— begin PROVIDED ENTRIES —
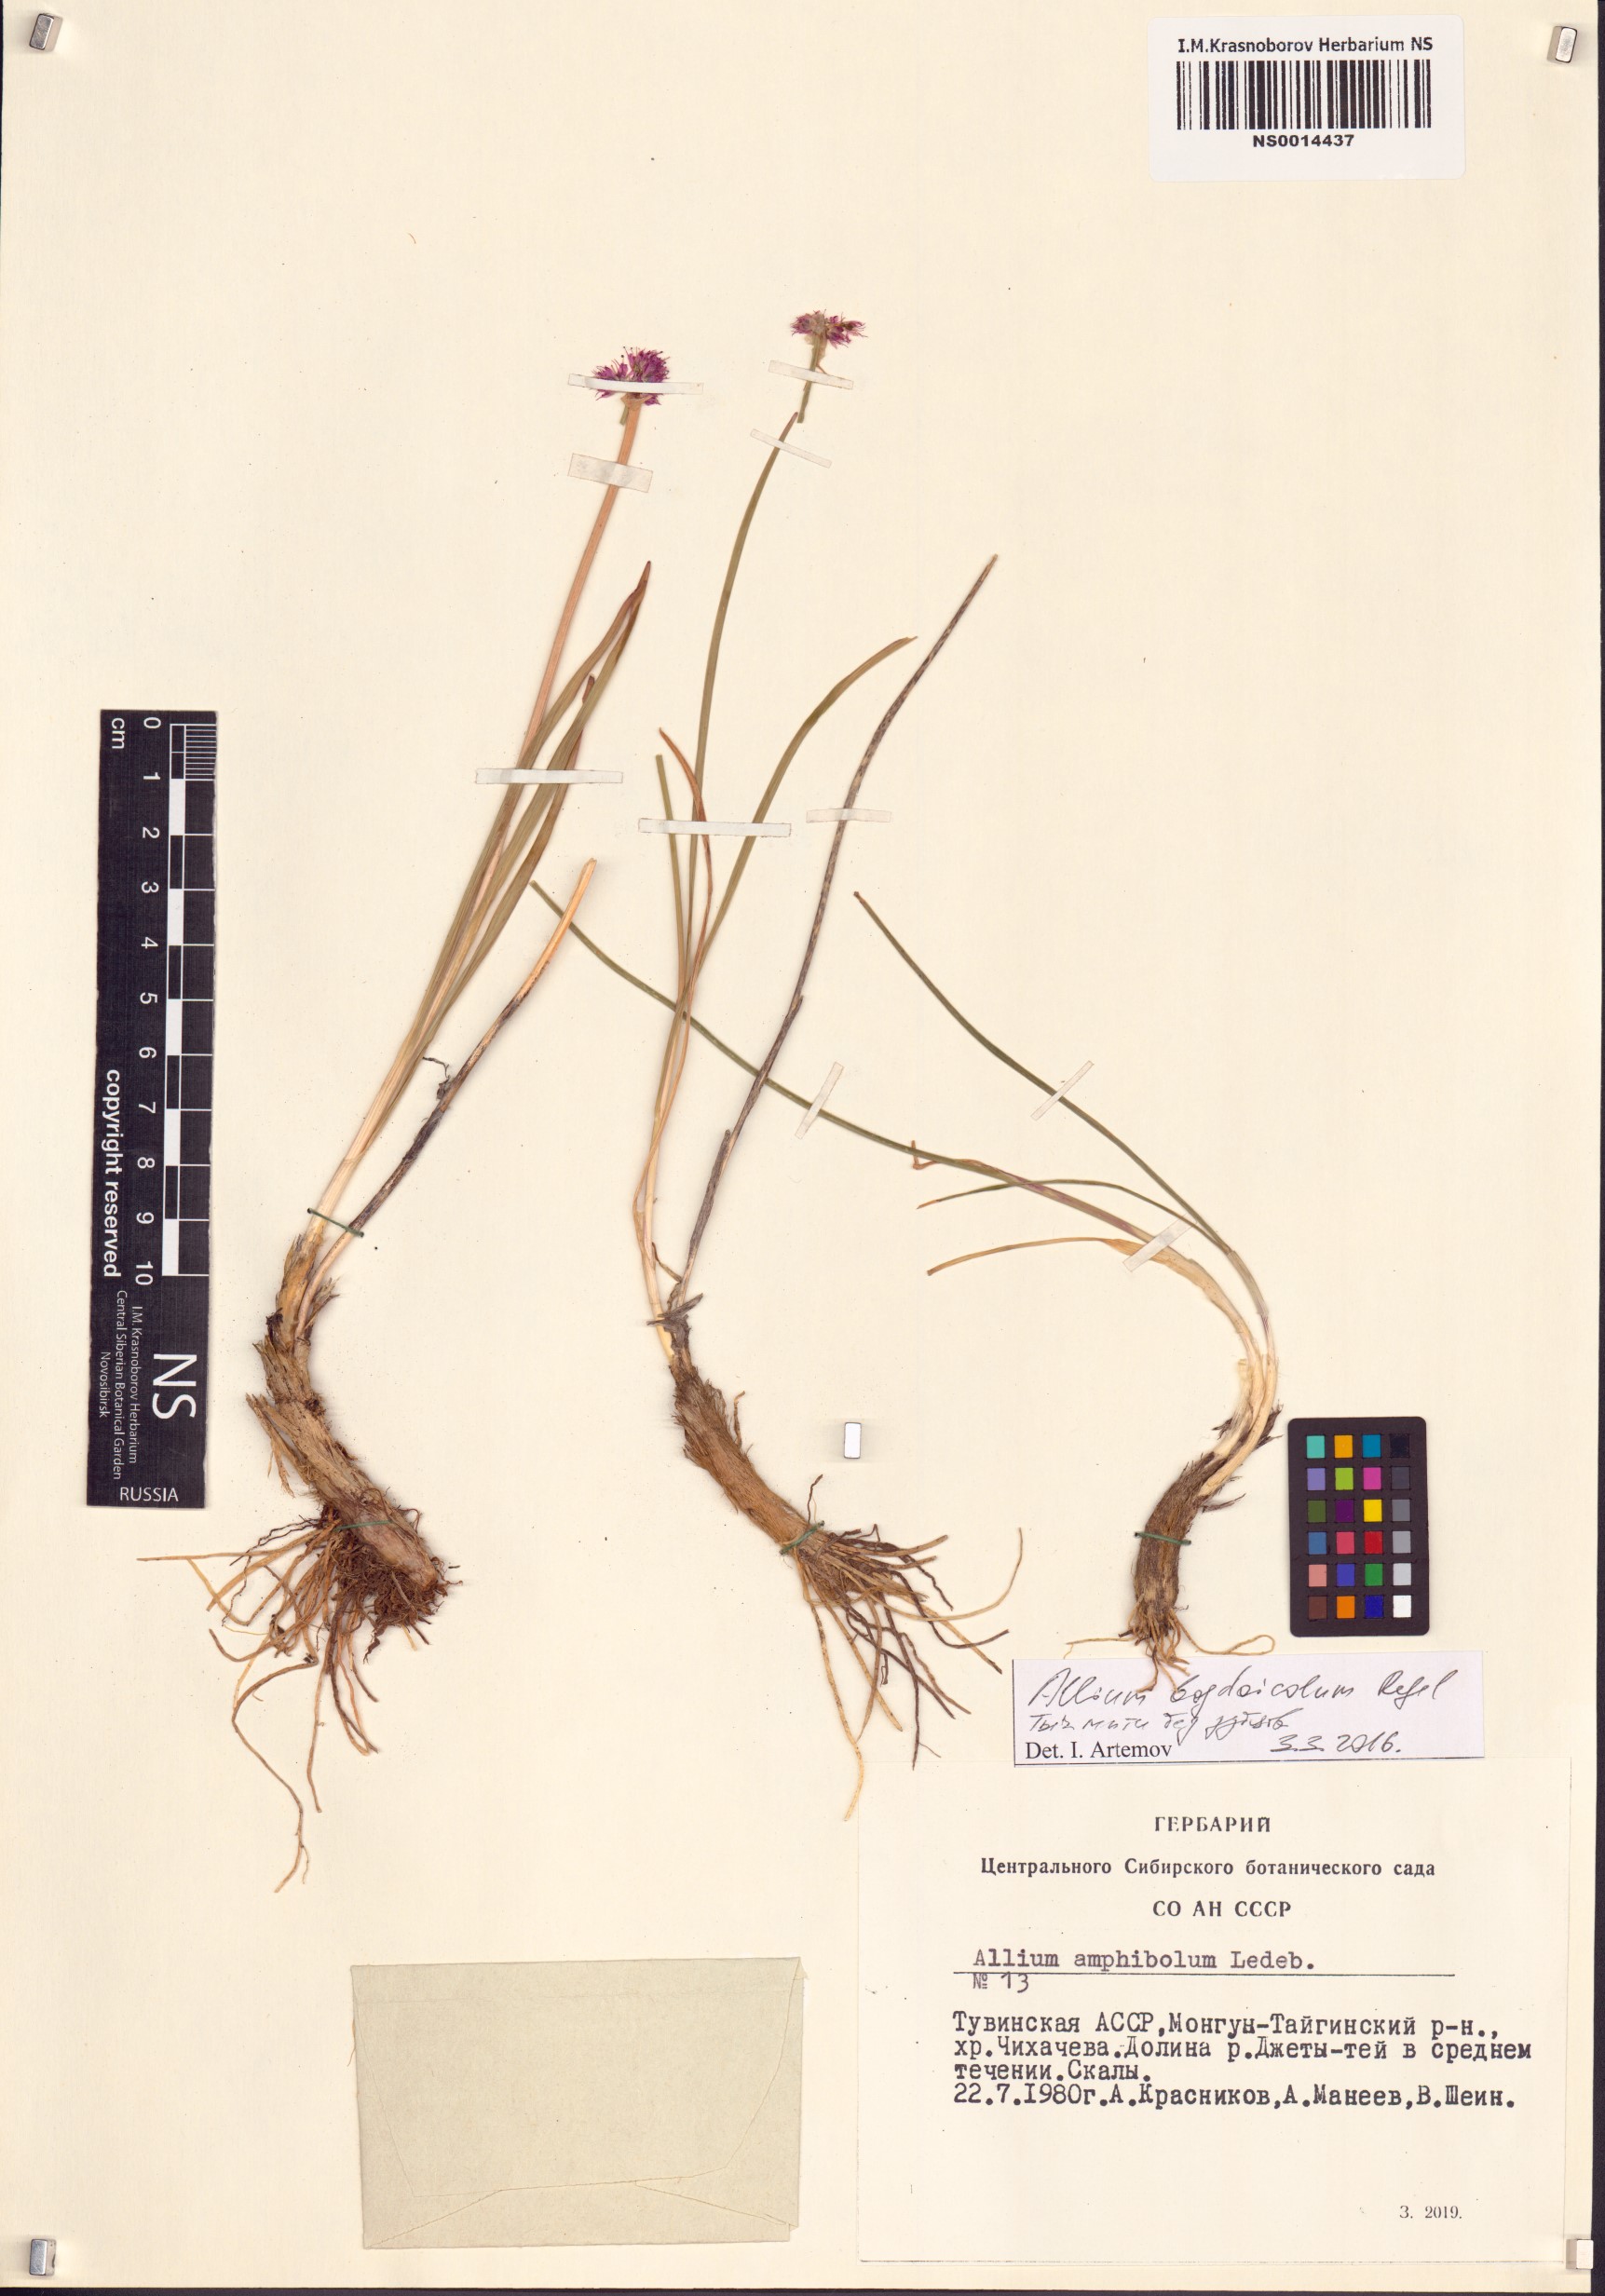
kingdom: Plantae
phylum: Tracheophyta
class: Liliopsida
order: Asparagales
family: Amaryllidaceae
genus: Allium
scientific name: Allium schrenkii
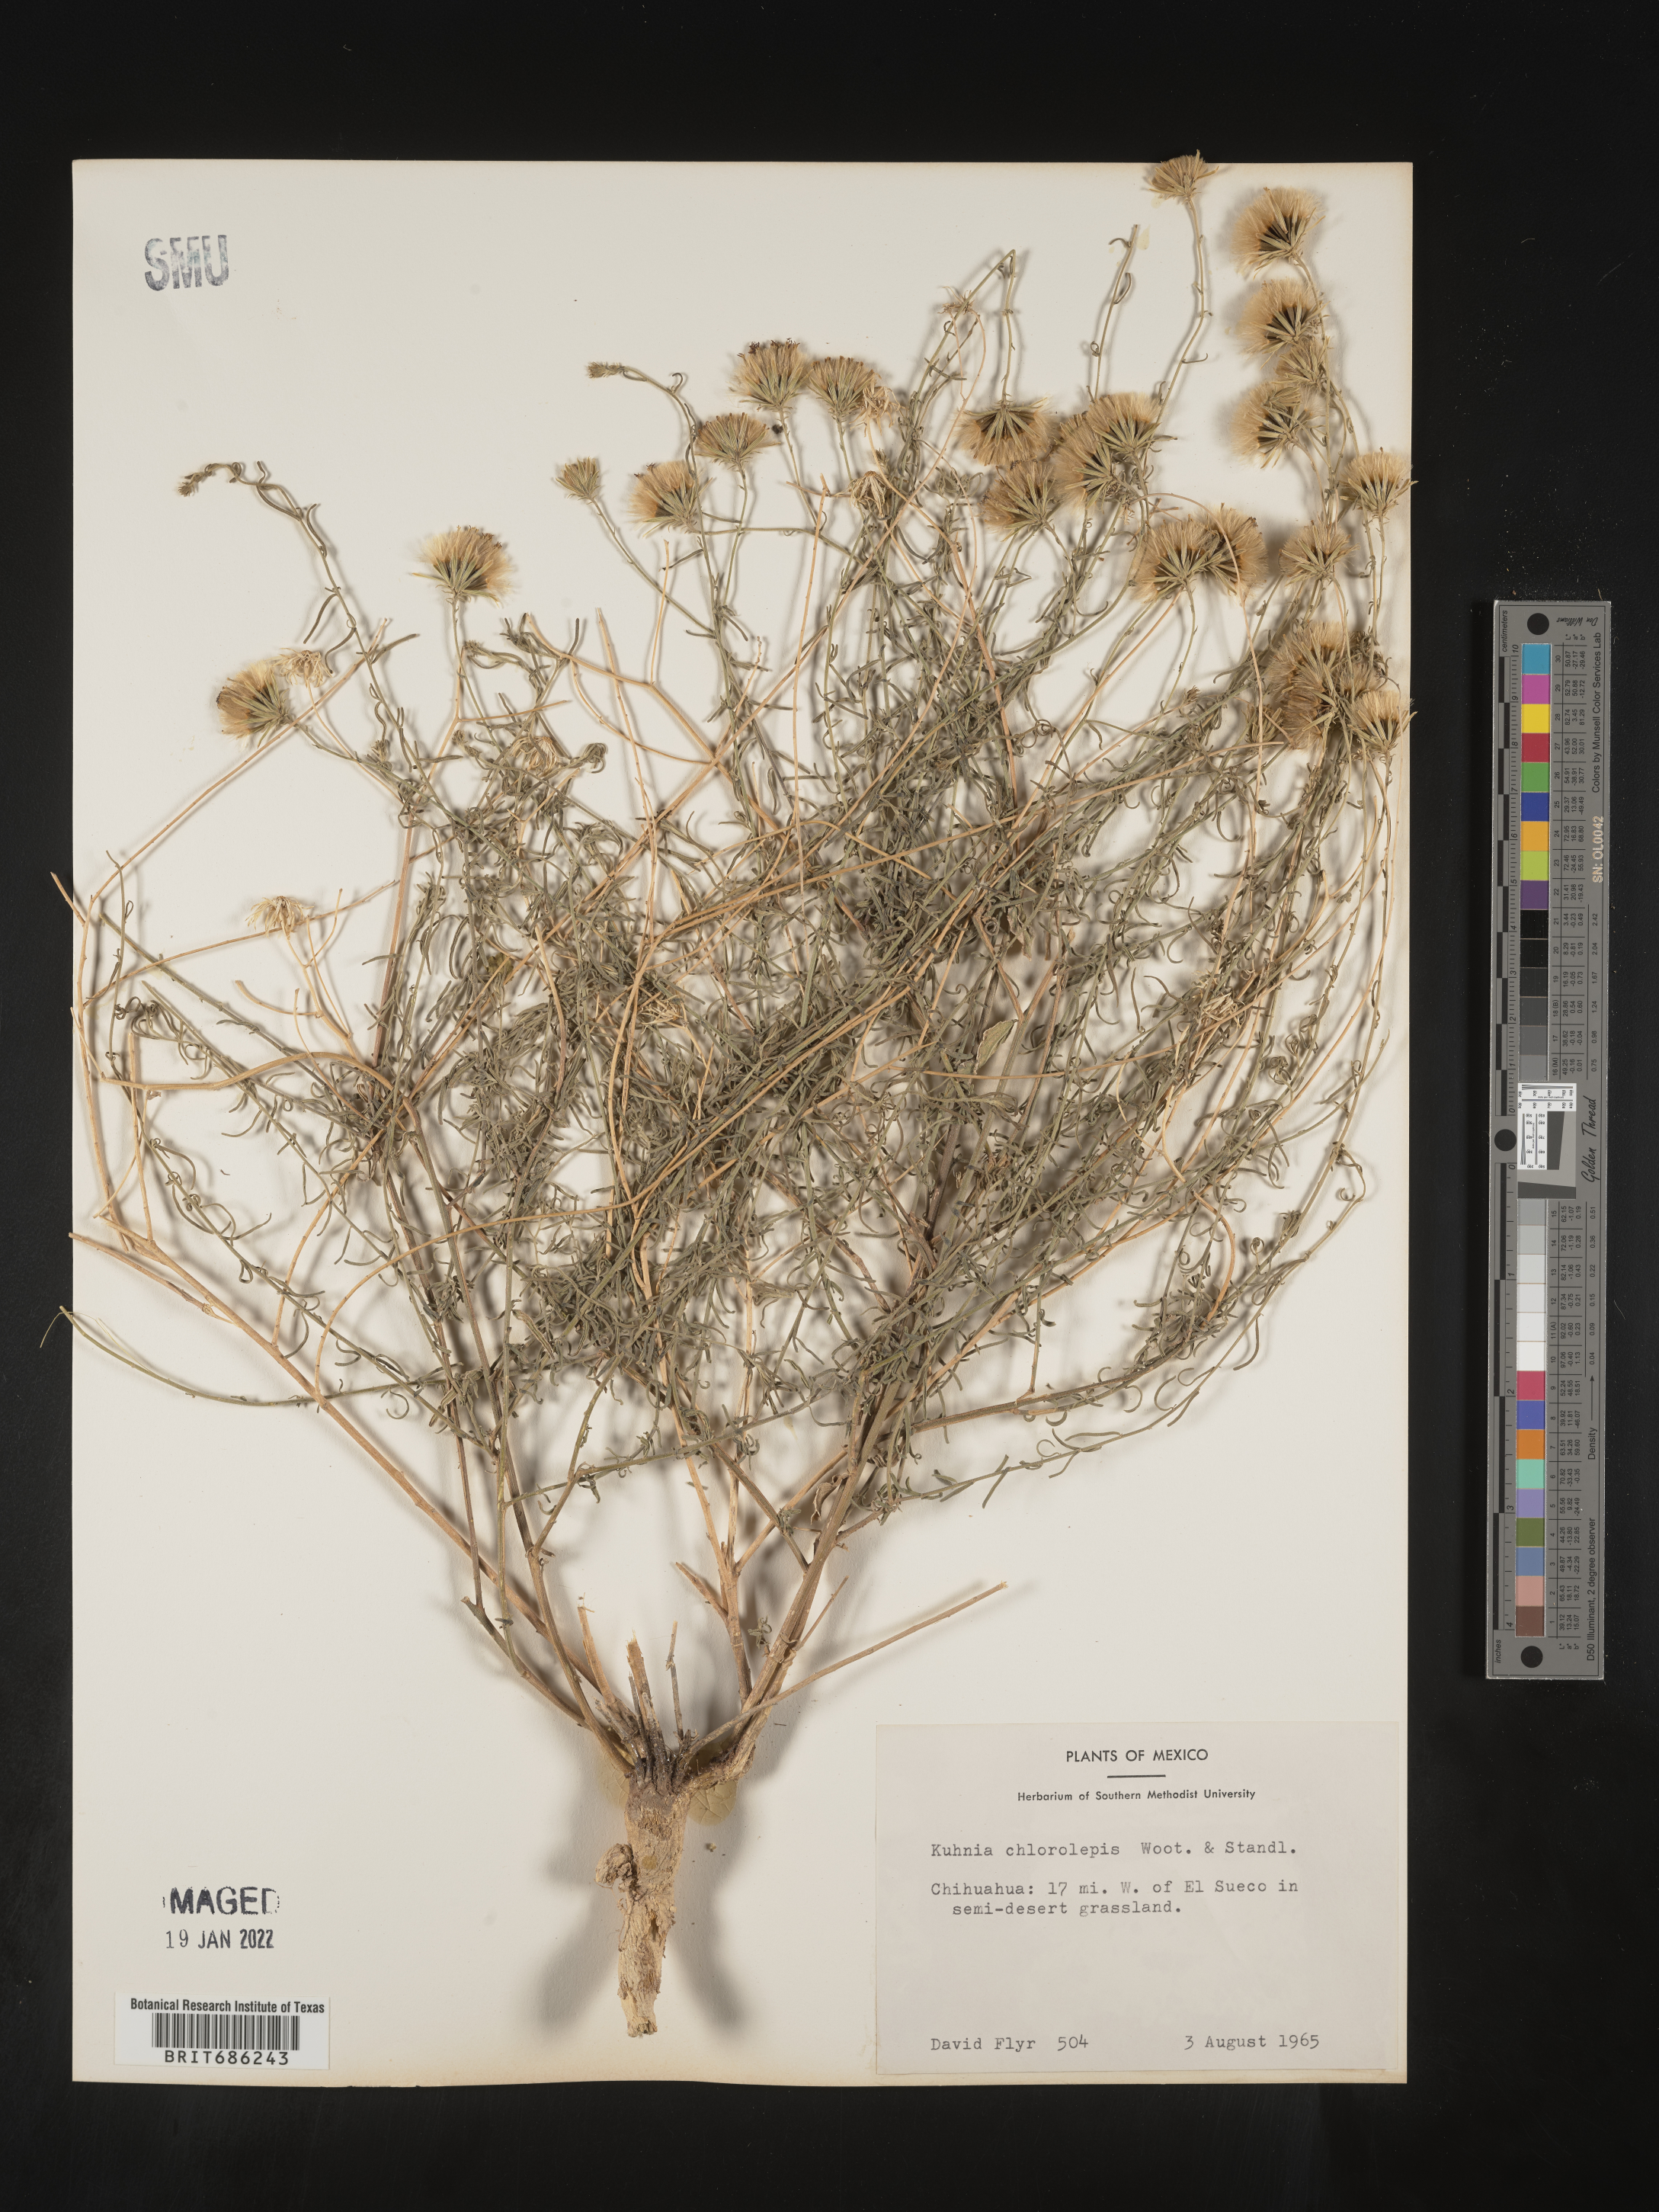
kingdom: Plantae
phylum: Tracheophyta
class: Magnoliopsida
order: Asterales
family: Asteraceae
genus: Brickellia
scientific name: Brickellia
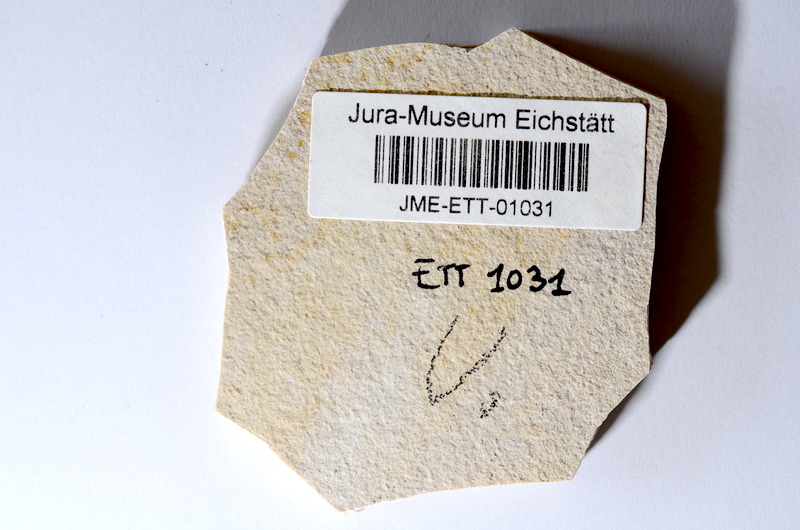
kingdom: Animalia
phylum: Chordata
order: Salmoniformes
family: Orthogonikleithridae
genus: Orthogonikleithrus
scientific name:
— end PROVIDED ENTRIES —
EXERCISE DETAILS = Format every line of the entries above as a JSON list of strings, one string per line, skipping blank lines and leaving out the pictures.

EXERCISE RESPONSE =
[
  "kingdom: Plantae",
  "phylum: Tracheophyta",
  "class: Liliopsida",
  "order: Asparagales",
  "family: Amaryllidaceae",
  "genus: Allium",
  "scientific name: Allium schrenkii",
  "kingdom: Plantae",
  "phylum: Tracheophyta",
  "class: Magnoliopsida",
  "order: Asterales",
  "family: Asteraceae",
  "genus: Brickellia",
  "scientific name: Brickellia",
  "kingdom: Animalia",
  "phylum: Chordata",
  "order: Salmoniformes",
  "family: Orthogonikleithridae",
  "genus: Orthogonikleithrus",
  "scientific name:"
]